Devenus chefs de réseaux, Wybot, puis moi, ne recrutons que des engagés militaires dans les F.F.L. : c’est ainsi que douze membres du réseau, arrêtés en 1942 après notre départ, déclareront expressément – et spontanément – qu’ils ne sont pas des agents des Anglais – ni, plus simplement, des gaullistes – mais revendiqueront la qualité d’officier, sous-officiers et soldats appartenant aux Forces Françaises Libres, bien que dix d’entre eux n’aient jamais quitté la France.

C’est en cette qualité qu’ils comparaissent – après dix-huit mois de dure captivité – devant la section spéciale de la Cour d’appel d’Aix-en-Provence et c’est alors qu’ils entendent, contre toute attente, le procureur Pages demander une peine n’excédant pas la durée de la détention préventive « pour des jeunes gens qui ne sont inspirés que par leur patriotisme » : et pourtant, en décembre 1943, les Allemands sont à Aix-en-Provence depuis plus d’un an.
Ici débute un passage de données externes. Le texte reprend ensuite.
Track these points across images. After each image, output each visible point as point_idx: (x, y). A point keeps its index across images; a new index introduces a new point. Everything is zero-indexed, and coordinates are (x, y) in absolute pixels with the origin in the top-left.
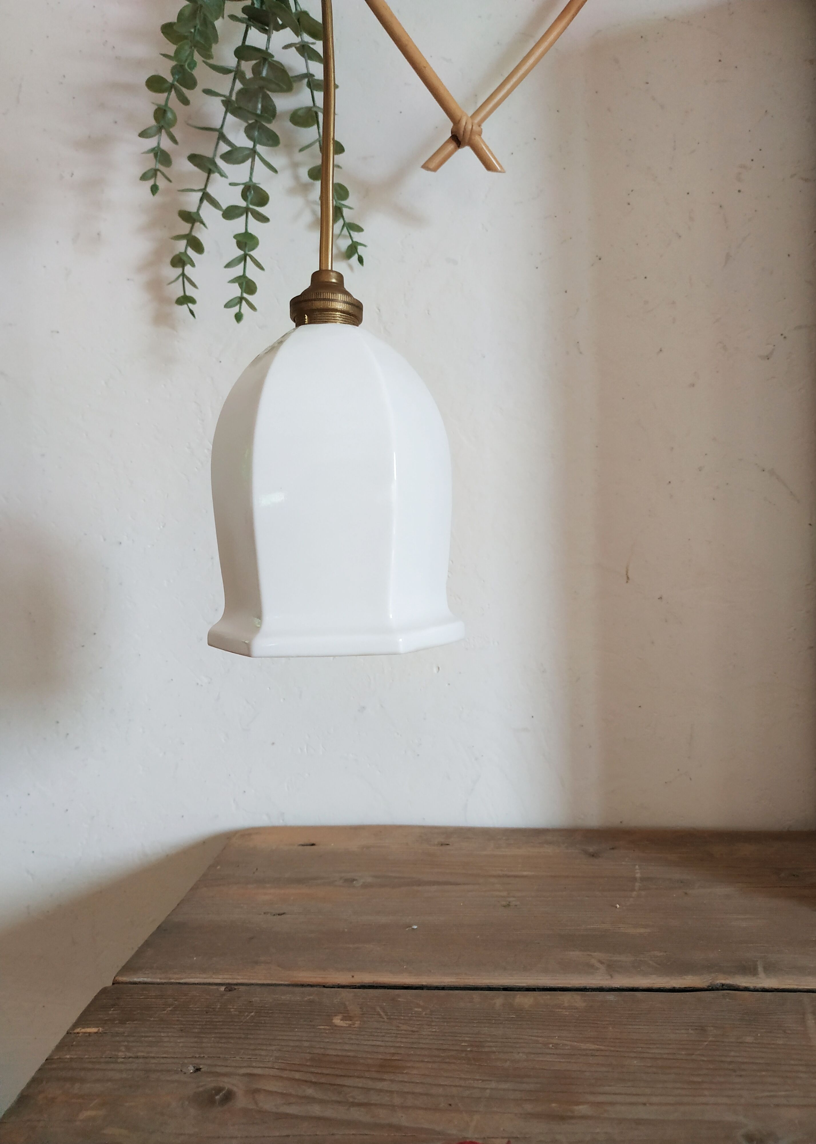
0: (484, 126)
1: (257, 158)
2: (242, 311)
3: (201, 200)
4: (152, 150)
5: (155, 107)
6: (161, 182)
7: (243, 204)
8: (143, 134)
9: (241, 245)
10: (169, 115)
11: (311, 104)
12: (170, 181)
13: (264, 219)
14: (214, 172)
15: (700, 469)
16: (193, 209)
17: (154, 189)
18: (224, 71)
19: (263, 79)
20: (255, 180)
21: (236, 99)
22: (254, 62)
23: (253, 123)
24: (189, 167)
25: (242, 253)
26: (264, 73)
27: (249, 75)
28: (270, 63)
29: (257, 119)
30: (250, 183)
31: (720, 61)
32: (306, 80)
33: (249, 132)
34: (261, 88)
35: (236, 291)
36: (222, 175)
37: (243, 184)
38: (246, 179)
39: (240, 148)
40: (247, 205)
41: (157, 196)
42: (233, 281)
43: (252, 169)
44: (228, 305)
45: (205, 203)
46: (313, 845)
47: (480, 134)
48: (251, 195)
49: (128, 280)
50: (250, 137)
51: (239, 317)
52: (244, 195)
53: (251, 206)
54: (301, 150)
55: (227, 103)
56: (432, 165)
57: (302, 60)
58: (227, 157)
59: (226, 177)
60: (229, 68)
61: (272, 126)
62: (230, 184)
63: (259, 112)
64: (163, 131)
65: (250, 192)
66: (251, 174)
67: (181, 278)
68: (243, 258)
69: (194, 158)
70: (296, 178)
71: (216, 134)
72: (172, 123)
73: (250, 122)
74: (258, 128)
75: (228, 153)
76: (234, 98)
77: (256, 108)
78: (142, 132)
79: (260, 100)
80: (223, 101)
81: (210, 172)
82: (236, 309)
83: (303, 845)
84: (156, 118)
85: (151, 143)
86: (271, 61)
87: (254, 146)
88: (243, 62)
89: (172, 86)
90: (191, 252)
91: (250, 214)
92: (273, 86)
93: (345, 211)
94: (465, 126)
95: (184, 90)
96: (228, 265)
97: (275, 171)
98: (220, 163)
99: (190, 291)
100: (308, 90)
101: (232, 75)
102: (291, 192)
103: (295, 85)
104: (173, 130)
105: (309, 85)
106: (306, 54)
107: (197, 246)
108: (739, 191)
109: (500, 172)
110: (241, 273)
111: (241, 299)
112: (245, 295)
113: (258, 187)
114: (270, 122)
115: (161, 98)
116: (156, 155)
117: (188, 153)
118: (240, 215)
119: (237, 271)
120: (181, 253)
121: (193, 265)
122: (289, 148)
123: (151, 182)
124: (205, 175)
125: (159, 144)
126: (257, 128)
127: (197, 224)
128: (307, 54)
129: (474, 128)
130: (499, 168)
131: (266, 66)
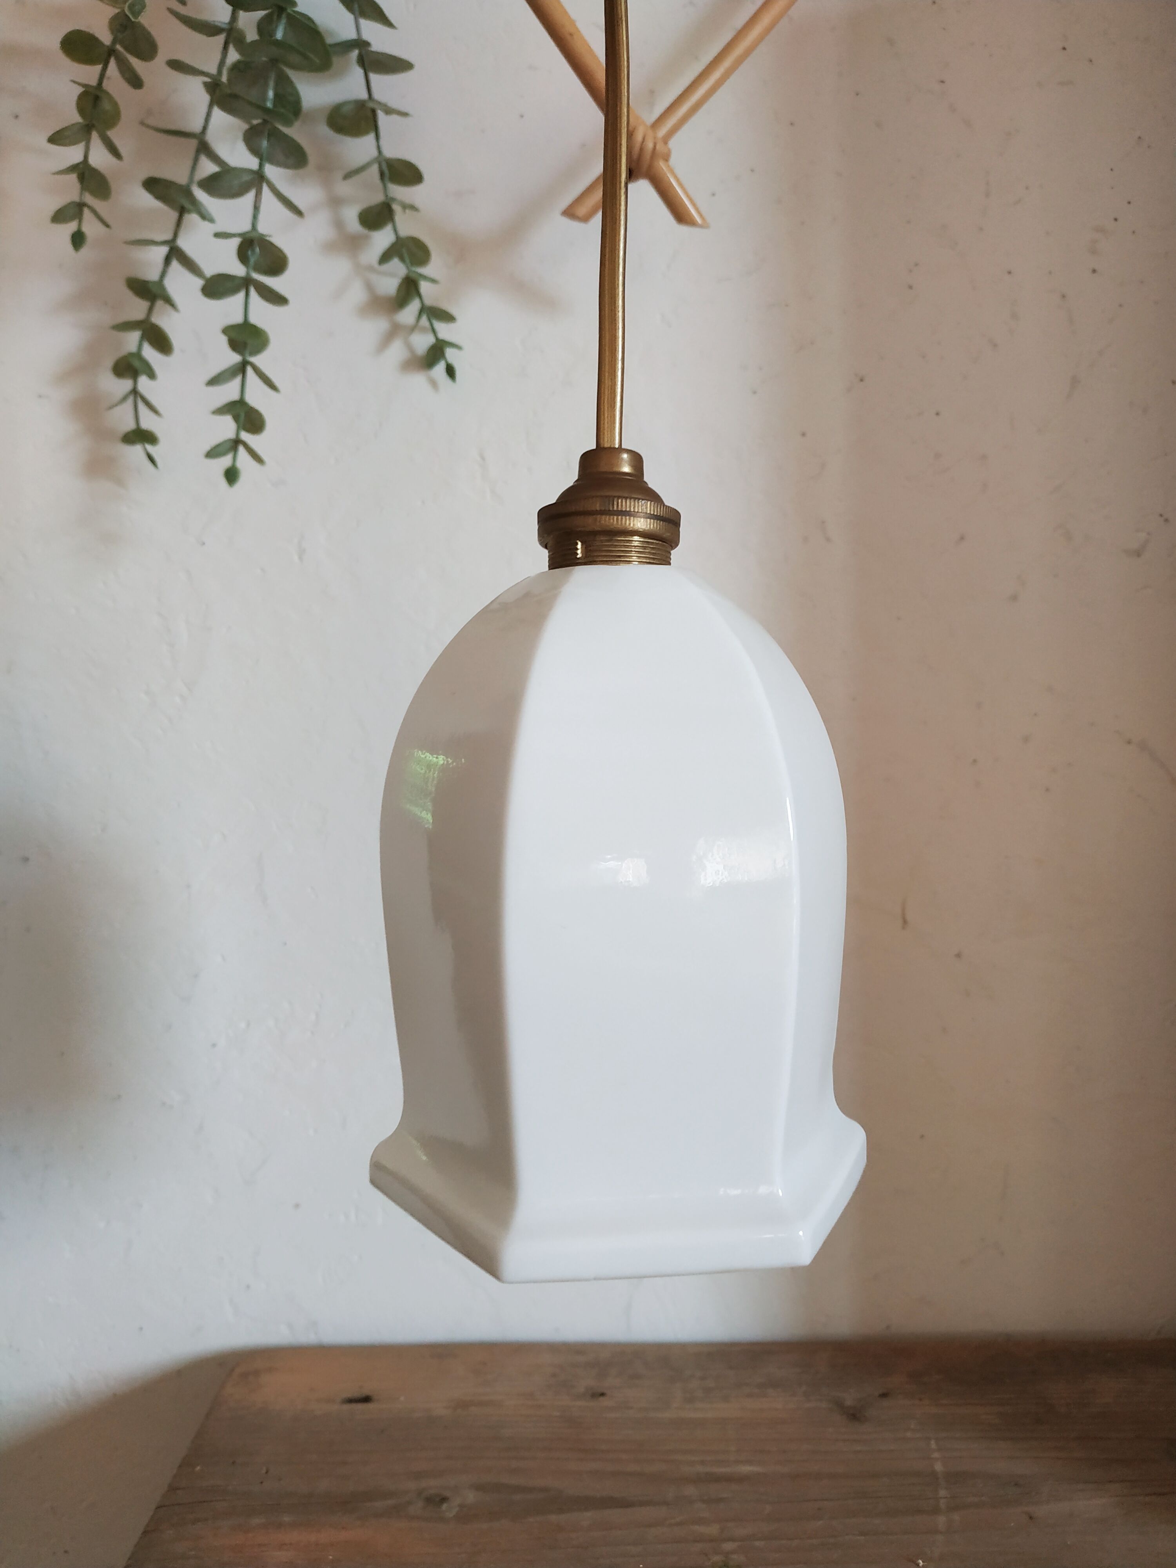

Enfin, en février 1942, je suis invité à rejoindre le quartier général des F.F.L., par cette pleine lune qui éclaire les premières opérations aériennes d’enlèvement réalisées pour la France Libre, trois d’un coup : Rémy et Julitte, Saint-Jacques, Louis Andlauer et moi.

À mon arrivée, le commandant Passy me remet mon acte d’engagement établi en mon absence par le lieutenant-colonel Billotte. Il paraît qu’il n’y a pas de précédent : je n’en suis pas peu flatté, mais suis-je au bout de mes peines ? Est-ce ce 1er mars 1942 que j’ai rallié les F.F.L. ?

Ne sera-ce pas plutôt, il me semble, le jour où je rejoindrai une unité combattante ? Après quarante mois de tâtonnement et de pérégrinations, j’arrive enfin à la 1re D.F.L. à la fin de septembre 1943 : Les Forces Françaises Libres sont dissoutes depuis le 1er août précèdent !

Ce qui fait qu’en fin de compte je me demande si j’ai jamais rallié les F.F.L.

Extrait de la Revue de la France Libre, n° 158, septembre-octobre 1965.